● 課題
米国の大学ゴルフについての抜粋文を、一字一句変えずに全文出力してください。

● 抜粋文
------------

PGAツアーを目指すには米国の大学でプレーするのが近道
日本の大学は4月入学ですが、米国の大学は夏休みが終わった8月下旬から入学のオリエンテーションが始まり、9月から授業開始です。
今秋から米国の大学のゴルフチームでプレーする2人の若者と話をする機会がありました。2人とも2003年生まれで、日本の大学に現役で合格した子たちと同じ学年です。
2人は幼少期から日本でゴルフを始め、中学時代まで日本で過ごしていましたが、1人は高校1年の夏に米国へ留学、もう1人も高校2年終了時に米国へ留学しました。前者をA君、後者をB君と呼ぶことにします。
A君とB君は米国フロリダ州にあるゴルフアカデミーで腕を磨きながら現地の高校を卒業しました。そしてA君は今秋からニューヨーク州の大学のゴルフチーム、B君はユタ州の大学のゴルフチームに加入します。

------------

● 保存された記録
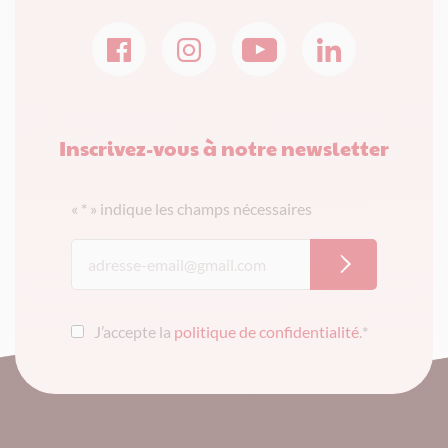
Inscrivez-vous à notre newsletter
«
*
» indique les champs nécessaires
J’accepte la
politique de confidentialité
.
*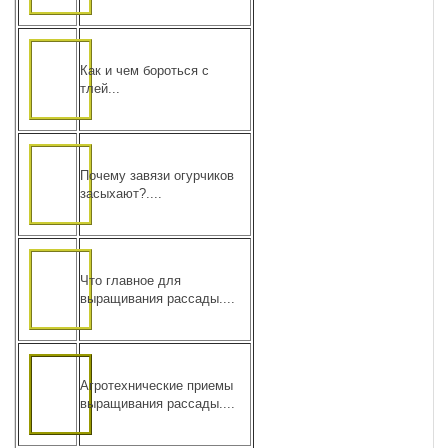
Как и чем бороться с
тлей...
Почему завязи огурчиков
засыхают?....
Что главное для
выращивания рассады....
Агротехнические приемы
выращивания рассады....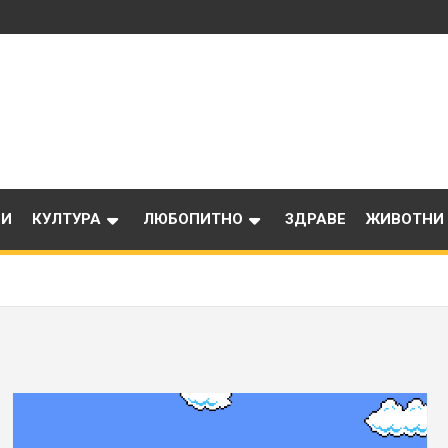
ИИ
КУЛТУРА
ЛЮБОПИТНО
ЗДРАВЕ
ЖИВОТНИ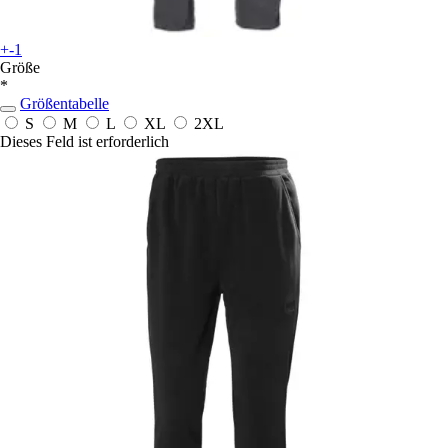
+-1
Größe
*
Größentabelle
S
M
L
XL
2XL
Dieses Feld ist erforderlich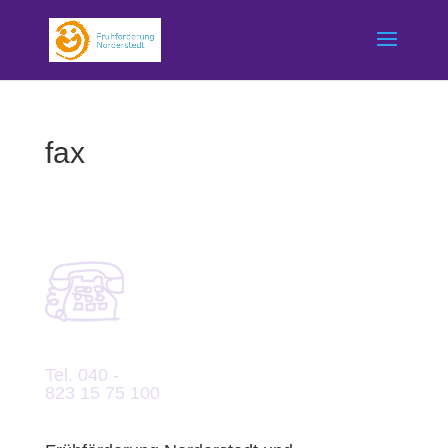
fax
Tel. 040 -
823 15 75 100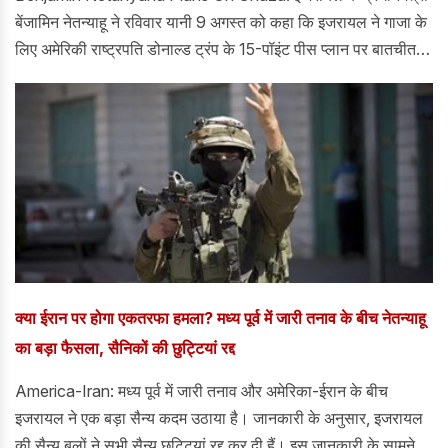
बेंजामिन नेतन्याहू ने रविवार यानी 9 अगस्त को कहा कि इजरायल ने गाजा के
लिए अमेरिकी राष्ट्रपति डोनाल्ड ट्रंप के 15-पॉइंट पीस प्लान पर बातचीत
करने से मना कर दिया और जब तक हमास पूरी तरह से सरेंडर नहीं कर देता,
तब तक इजरायल पीछे नहीं हटेगा।
क्या ईरान पर होगा एकतरफा हमला? मध्य पूर्व में जारी तनाव के बीच नेतन्याहू
का बड़ा फैसला, सैनिकों की छुट्टियां रद्द
America-Iran: मध्य पूर्व में जारी तनाव और अमेरिका-ईरान के बीच
इजरायल ने एक बड़ा सैन्य कदम उठाया है। जानकारी के अनुसार, इजरायल
की सैन्य बलों ने सभी सैन्य छुट्टियां रद्द कर दी हैं। इस जानकारी के सामने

------------

● 解答
PGAツアーを目指すには米国の大学でプレーするのが近道
日本の大学は4月入学ですが、米国の大学は夏休みが終わった8月下旬から入学のオリエンテーションが始まり、9月から授業開始です。
今秋から米国の大学のゴルフチームでプレーする2人の若者と話をする機会がありました。2人とも2003年生まれで、日本の大学に現役で合格した子たちと同じ学年です。
2人は幼少期から日本でゴルフを始め、中学時代まで日本で過ごしていましたが、1人は高校1年の夏に米国へ留学、もう1人も高校2年終了時に米国へ留学しました。前者をA君、後者をB君と呼ぶことにします。
A君とB君は米国フロリダ州にあるゴルフアカデミーで腕を磨きながら現地の高校を卒業しました。そしてA君は今秋からニューヨーク州の大学のゴルフチーム、B君はユタ州の大学のゴルフチームに加入します。